Sorry, this is not correct.

 

For one, none of the sensor sites or cells registers the luminance. The luminance is the total energy that arrives at a given site or point of the sensor. There is a filter in front of each site which discards part of that energy and passes only some of the light.

 

For a site or cell behind a green filter, there is no way of reconstructing how much blue or red light is emitted by the object in that place. All the sensor can tell is that in this particular place the green filter passed a certain amount of light within the bandwidth of the green filter.

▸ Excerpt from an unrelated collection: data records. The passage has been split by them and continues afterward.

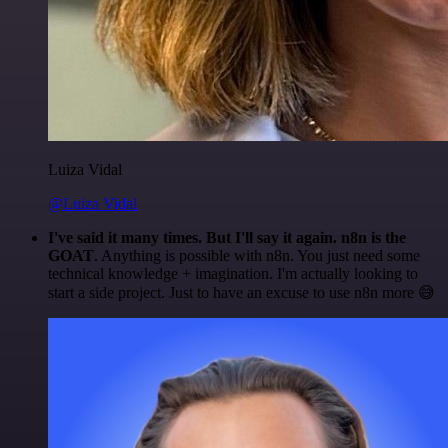
Luiza Vidal
@Luiza Vidal
I've said it many times. But I'll say it again. n8n is the
GOAT
. Anything is possible with n8n. You just need some
technical knowledge + imagination. I'm actually looking to
start a side project. Just to have an excuse to use n8n more 😅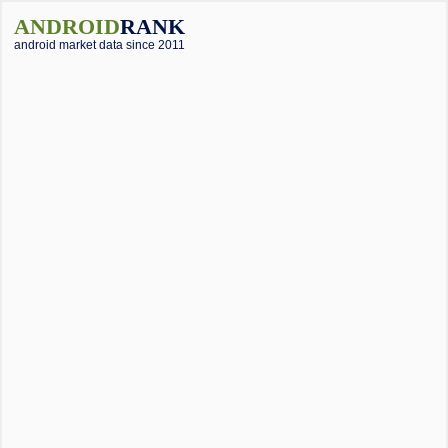
ANDROID
RANK
android market data since 2011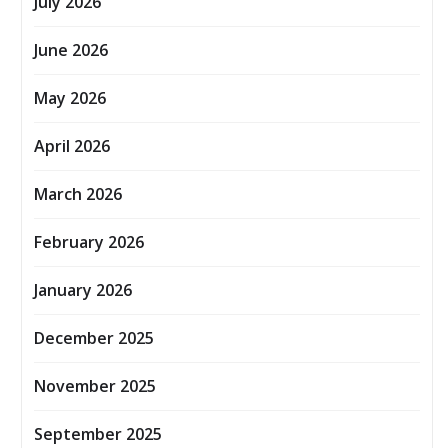
July 2026
June 2026
May 2026
April 2026
March 2026
February 2026
January 2026
December 2025
November 2025
September 2025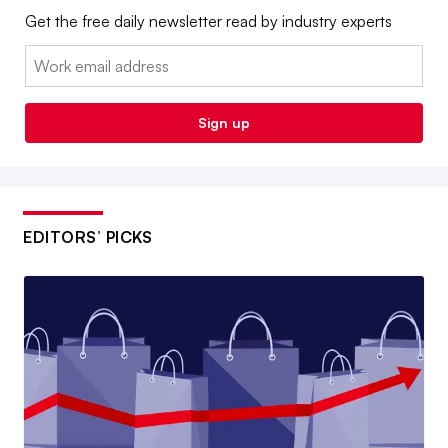
Get the free daily newsletter read by industry experts
Email:
Sign up
EDITORS’ PICKS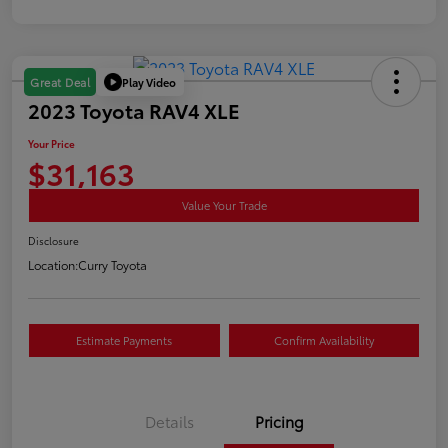
Play Video
Great Deal
2023 Toyota RAV4 XLE
Your Price
$31,163
Value Your Trade
Disclosure
Location:
Curry Toyota
Estimate Payments
Confirm Availability
Details
Pricing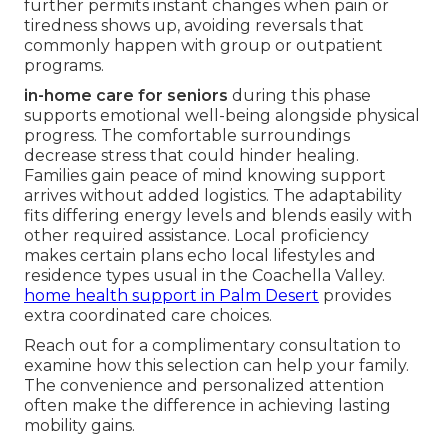
further permits instant changes when pain or
tiredness shows up, avoiding reversals that
commonly happen with group or outpatient
programs.
in-home care for seniors
during this phase
supports emotional well-being alongside physical
progress. The comfortable surroundings
decrease stress that could hinder healing.
Families gain peace of mind knowing support
arrives without added logistics. The adaptability
fits differing energy levels and blends easily with
other required assistance. Local proficiency
makes certain plans echo local lifestyles and
residence types usual in the Coachella Valley.
home health support in Palm Desert
provides
extra coordinated care choices.
Reach out for a complimentary consultation to
examine how this selection can help your family.
The convenience and personalized attention
often make the difference in achieving lasting
mobility gains.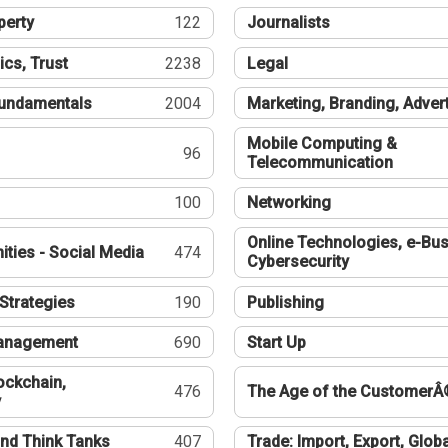
perty
122
Journalists
ics, Trust
2238
Legal
undamentals
2004
Marketing, Branding, Adver
Mobile Computing &
96
Telecommunication
100
Networking
Online Technologies, e-Bus
ties - Social Media
474
Cybersecurity
Strategies
190
Publishing
Management
690
Start Up
ockchain,
476
The Age of the CustomerÂ
y
nd Think Tanks
407
Trade: Import, Export, Globa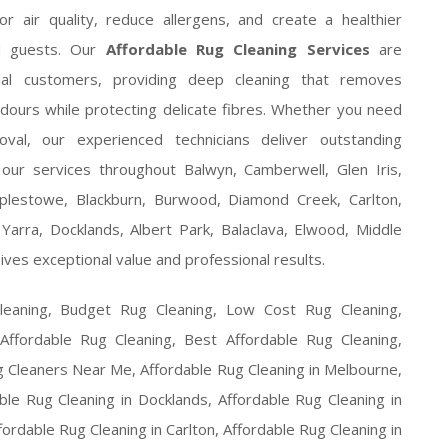
 air quality, reduce allergens, and create a healthier
nd guests. Our
Affordable Rug Cleaning Services
are
ial customers, providing deep cleaning that removes
odours while protecting delicate fibres. Whether you need
val, our experienced technicians deliver outstanding
ur services throughout Balwyn, Camberwell, Glen Iris,
plestowe, Blackburn, Burwood, Diamond Creek, Carlton,
Yarra, Docklands, Albert Park, Balaclava, Elwood, Middle
ives exceptional value and professional results.
leaning, Budget Rug Cleaning, Low Cost Rug Cleaning,
 Affordable Rug Cleaning, Best Affordable Rug Cleaning,
g Cleaners Near Me, Affordable Rug Cleaning in Melbourne,
ble Rug Cleaning in Docklands, Affordable Rug Cleaning in
fordable Rug Cleaning in Carlton, Affordable Rug Cleaning in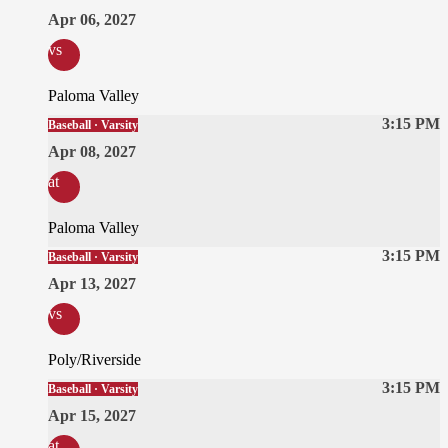
Apr 06, 2027
vs
Paloma Valley
3:15 PM
Baseball · Varsity
Apr 08, 2027
at
Paloma Valley
3:15 PM
Baseball · Varsity
Apr 13, 2027
vs
Poly/Riverside
3:15 PM
Baseball · Varsity
Apr 15, 2027
at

The same applies to sensor sites behind red and blue filters.

 

In this sense, the sensor sites or cells or elements (called "sensels" by some) are not pixels in the usual accepted sense of the word. Each one carries information about one third of the visible spectrum. A real pixel would carry the complete information about the color, usually expressed in terms of R, G and B brightness, respectively.

 

The conversion of the image from the filtered sited into real pixels with three colors is done by the de-mosaicing part of the raw conversion software. As you point out, there are heuristics which enable the software to supply color values that are missing in the picture as provided by the sensor, but those heuristics are not guaranteed to exactly reconstruct the original scene. Hence, they are not more accurate than a mere interpolation, but they might result in pictures which are more pleasant to look at.

 

There are sensors which do not use any color filter arrays, but these are not what we're discussing here.